Task to carry out. The data that follows should be copied out exactly.

Data records.

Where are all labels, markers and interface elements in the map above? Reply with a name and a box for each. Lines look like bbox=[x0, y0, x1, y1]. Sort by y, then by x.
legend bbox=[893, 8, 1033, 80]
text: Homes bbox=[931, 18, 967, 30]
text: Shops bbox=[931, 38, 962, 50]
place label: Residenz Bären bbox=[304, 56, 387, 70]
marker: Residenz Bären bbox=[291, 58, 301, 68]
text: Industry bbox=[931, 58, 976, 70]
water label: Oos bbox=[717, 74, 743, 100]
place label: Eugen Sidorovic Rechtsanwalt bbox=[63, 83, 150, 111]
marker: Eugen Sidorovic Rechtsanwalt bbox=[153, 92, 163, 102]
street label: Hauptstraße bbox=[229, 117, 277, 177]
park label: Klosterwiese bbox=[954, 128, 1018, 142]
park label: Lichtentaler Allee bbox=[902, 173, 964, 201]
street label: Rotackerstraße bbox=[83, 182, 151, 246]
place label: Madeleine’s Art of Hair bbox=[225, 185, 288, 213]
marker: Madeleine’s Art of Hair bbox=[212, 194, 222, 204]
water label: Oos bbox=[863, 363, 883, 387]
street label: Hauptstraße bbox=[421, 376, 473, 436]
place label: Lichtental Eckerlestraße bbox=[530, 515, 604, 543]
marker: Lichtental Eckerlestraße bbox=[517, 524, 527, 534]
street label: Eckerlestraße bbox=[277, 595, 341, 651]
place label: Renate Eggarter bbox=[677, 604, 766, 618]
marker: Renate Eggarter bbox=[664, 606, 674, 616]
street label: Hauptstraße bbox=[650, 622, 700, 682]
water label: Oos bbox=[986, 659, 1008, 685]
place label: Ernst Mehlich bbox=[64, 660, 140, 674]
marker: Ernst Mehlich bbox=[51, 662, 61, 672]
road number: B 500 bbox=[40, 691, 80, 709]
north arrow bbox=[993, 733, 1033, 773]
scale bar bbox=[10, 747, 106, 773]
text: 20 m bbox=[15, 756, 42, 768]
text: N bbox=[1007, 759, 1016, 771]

Solution.
Where are all labels, markers and interface elements in the map above? Reply with a name and a box for each. Lines look like bbox=[x0, y0, x1, y1]. Sort by y, then by x.
legend bbox=[893, 8, 1033, 80]
text: Homes bbox=[931, 18, 967, 30]
text: Shops bbox=[931, 38, 962, 50]
place label: Residenz Bären bbox=[304, 56, 387, 70]
marker: Residenz Bären bbox=[291, 58, 301, 68]
text: Industry bbox=[931, 58, 976, 70]
water label: Oos bbox=[717, 74, 743, 100]
place label: Eugen Sidorovic Rechtsanwalt bbox=[63, 83, 150, 111]
marker: Eugen Sidorovic Rechtsanwalt bbox=[153, 92, 163, 102]
street label: Hauptstraße bbox=[229, 117, 277, 177]
park label: Klosterwiese bbox=[954, 128, 1018, 142]
park label: Lichtentaler Allee bbox=[902, 173, 964, 201]
street label: Rotackerstraße bbox=[83, 182, 151, 246]
place label: Madeleine’s Art of Hair bbox=[225, 185, 288, 213]
marker: Madeleine’s Art of Hair bbox=[212, 194, 222, 204]
water label: Oos bbox=[863, 363, 883, 387]
street label: Hauptstraße bbox=[421, 376, 473, 436]
place label: Lichtental Eckerlestraße bbox=[530, 515, 604, 543]
marker: Lichtental Eckerlestraße bbox=[517, 524, 527, 534]
street label: Eckerlestraße bbox=[277, 595, 341, 651]
place label: Renate Eggarter bbox=[677, 604, 766, 618]
marker: Renate Eggarter bbox=[664, 606, 674, 616]
street label: Hauptstraße bbox=[650, 622, 700, 682]
water label: Oos bbox=[986, 659, 1008, 685]
place label: Ernst Mehlich bbox=[64, 660, 140, 674]
marker: Ernst Mehlich bbox=[51, 662, 61, 672]
road number: B 500 bbox=[40, 691, 80, 709]
north arrow bbox=[993, 733, 1033, 773]
scale bar bbox=[10, 747, 106, 773]
text: 20 m bbox=[15, 756, 42, 768]
text: N bbox=[1007, 759, 1016, 771]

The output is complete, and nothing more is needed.